━━━ DOCUMENT EXTRACT ━━━

Public affairs events, highlighted by German Chancellor Angela Merkel in-flight call from Berlin with ESA astronauts Hans Schlegel and Leopold Eyharts, were conducted during the on-going transfers between Atlantis and the ISS during Flight Day 8.

Atlantis’ mission is proceeding without issue, with the only problem being worked by the Mission Evaluation Room (MER) in Houston relating to an overexposed video that was downloaded from the middeck – an issue that would normally go without a mention, had it not been for the lack of any other problems.

Mission goals are all on track, with the Mission Management Team (MMT) tasked with refining how much oxygen can be offloaded from Atlantis to the ISS ahead of undocking, with the estimate continuing to rise via reduced power consumption by the orbiter.

This is some achievement, considering Atlantis is now undocking two days later than originally planned, and her lack of the power saving SSPTS (Station-Shuttle Power Transfer System) – which she will gain for her two additional missions after STS-125.

━━━

INSTRUCTION:
In the Atlantis mission update, what was the only problem that the Mission Evaluation Room in Houston was working on? The lines that come next are taken from an unrelated source.

━━━ SOURCE MATERIAL ━━━

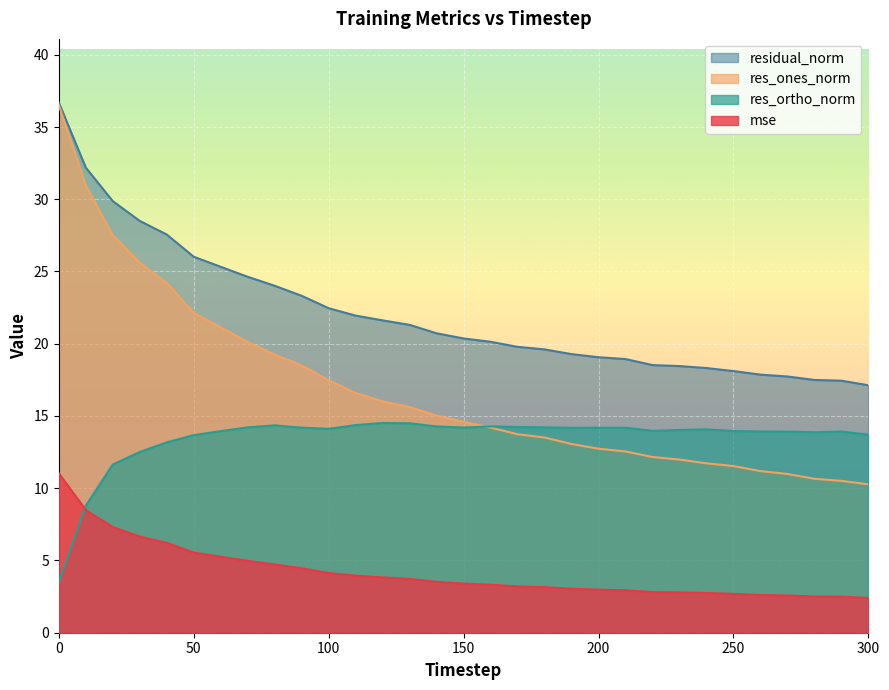

True or false: res_ortho_norm and mse intersect in this chart.

True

━━━

EXERCISE OUTPUT:
An overexposed video that was downloaded from the middeck.